| Supplied data |
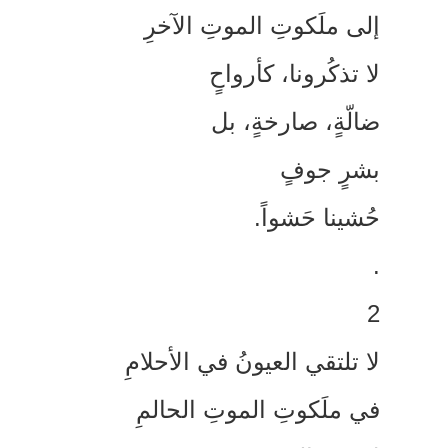
لى ملَكوتِ الموتِ الآخرِ
ا تذكُرونا، كأرواحٍ
الّةٍ، صارخةٍ، بل
شرٍ جوفٍ
ُشينا حَشواً.
ا تلتقي العيونُ في الأحلامِ
ي ملَكوتِ الموتِ الحالمِ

| Assignment |
Pull out each line above that contains the word "الموت".

| Solution to the problem |
لى ملَكوتِ الموتِ الآخرِ
ي ملَكوتِ الموتِ الحالمِ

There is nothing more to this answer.